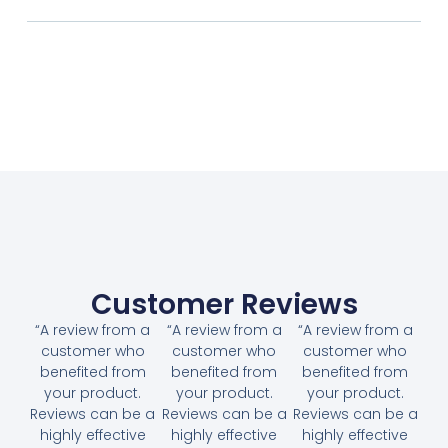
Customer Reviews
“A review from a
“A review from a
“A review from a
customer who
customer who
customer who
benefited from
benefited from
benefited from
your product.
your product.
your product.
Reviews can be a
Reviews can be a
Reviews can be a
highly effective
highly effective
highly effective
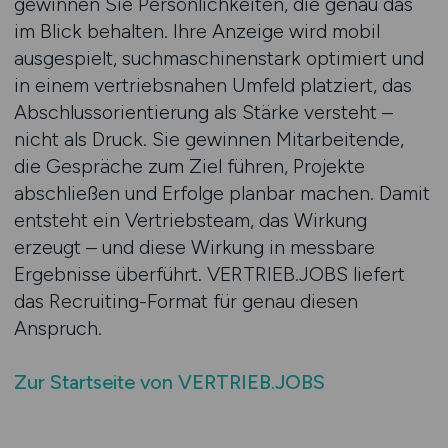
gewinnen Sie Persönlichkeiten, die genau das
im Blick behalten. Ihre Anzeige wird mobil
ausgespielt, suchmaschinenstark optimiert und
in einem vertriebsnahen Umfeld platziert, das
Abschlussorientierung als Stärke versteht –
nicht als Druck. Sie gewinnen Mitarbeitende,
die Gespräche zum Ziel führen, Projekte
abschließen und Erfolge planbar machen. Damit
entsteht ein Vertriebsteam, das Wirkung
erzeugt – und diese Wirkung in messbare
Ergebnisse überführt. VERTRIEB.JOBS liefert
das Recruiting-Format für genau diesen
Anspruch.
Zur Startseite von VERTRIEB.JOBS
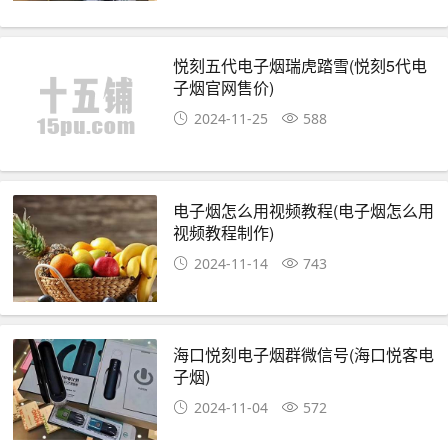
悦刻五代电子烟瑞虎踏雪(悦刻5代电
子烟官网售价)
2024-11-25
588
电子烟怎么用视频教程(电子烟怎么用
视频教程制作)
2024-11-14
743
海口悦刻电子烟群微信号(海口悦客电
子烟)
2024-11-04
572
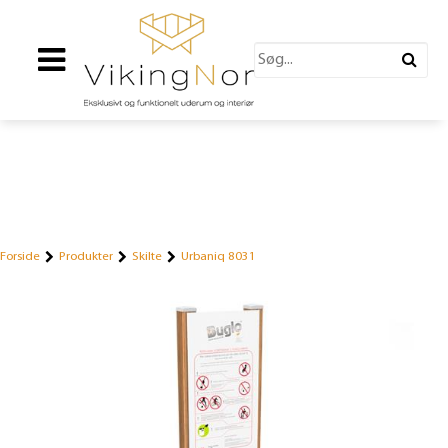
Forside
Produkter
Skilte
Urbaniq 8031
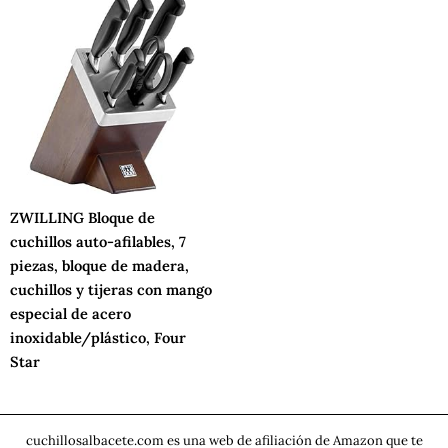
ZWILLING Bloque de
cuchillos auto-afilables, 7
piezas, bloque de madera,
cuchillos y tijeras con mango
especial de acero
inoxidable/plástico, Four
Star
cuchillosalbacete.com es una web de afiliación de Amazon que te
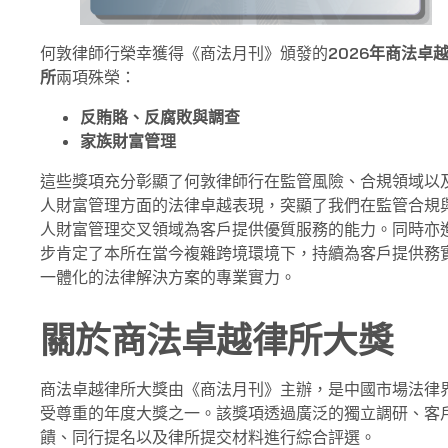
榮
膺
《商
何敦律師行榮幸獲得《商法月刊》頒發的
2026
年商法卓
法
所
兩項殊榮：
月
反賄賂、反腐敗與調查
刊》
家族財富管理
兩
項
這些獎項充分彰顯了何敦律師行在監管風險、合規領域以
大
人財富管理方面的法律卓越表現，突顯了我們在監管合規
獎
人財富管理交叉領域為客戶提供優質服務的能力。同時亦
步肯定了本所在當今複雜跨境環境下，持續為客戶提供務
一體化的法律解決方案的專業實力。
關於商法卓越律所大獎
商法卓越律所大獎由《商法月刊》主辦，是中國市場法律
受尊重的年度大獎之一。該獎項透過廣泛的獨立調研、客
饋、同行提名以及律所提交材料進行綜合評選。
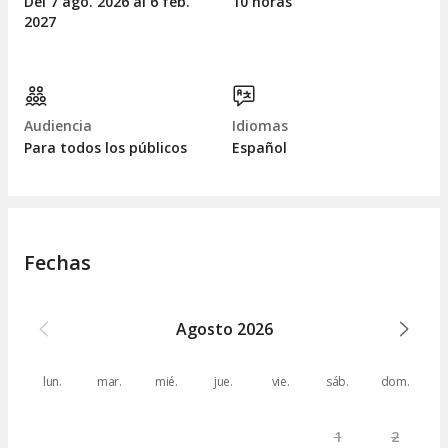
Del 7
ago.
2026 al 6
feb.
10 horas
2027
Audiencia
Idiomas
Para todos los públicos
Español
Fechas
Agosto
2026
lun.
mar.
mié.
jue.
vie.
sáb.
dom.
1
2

* * *

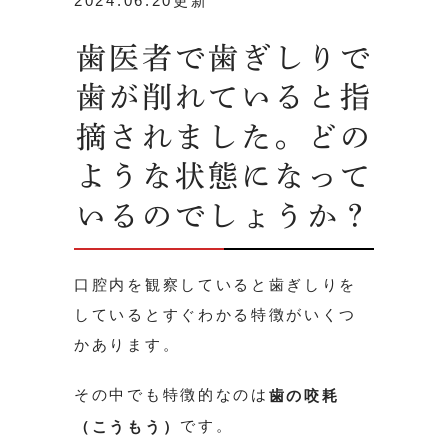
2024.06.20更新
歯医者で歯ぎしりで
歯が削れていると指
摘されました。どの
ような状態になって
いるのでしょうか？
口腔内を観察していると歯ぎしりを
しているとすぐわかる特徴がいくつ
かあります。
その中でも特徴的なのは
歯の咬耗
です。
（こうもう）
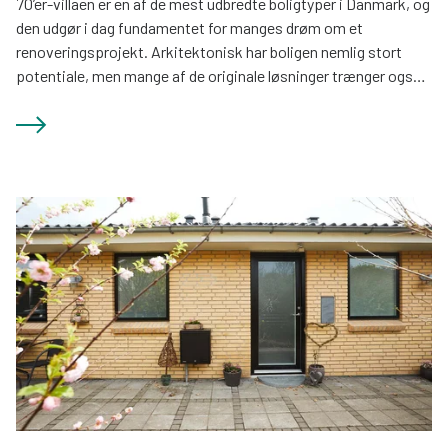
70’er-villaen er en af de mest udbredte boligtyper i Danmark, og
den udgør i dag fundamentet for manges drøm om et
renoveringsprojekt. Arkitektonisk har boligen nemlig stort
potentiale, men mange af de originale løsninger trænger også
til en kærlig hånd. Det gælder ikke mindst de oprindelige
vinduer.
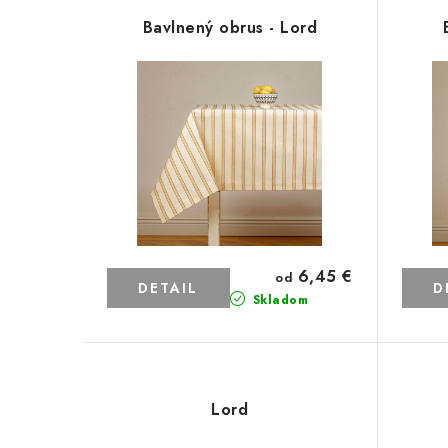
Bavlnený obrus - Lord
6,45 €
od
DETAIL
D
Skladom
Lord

• [AUFGABE] Geben Sie die Zeilen unverändert aus, beginnend mit der Zeile, die „悦刻五代电子烟瑞虎踏雪(悦刻5代电“ enthält, und endend nach der Zeile, die „Urbaniq 8031“ enthält. Lassen Sie die Bilder dabei weg.

• [ANTWORT]
悦刻五代电子烟瑞虎踏雪(悦刻5代电
子烟官网售价)
2024-11-25
588
电子烟怎么用视频教程(电子烟怎么用
视频教程制作)
2024-11-14
743
海口悦刻电子烟群微信号(海口悦客电
子烟)
2024-11-04
572
Forside
Produkter
Skilte
Urbaniq 8031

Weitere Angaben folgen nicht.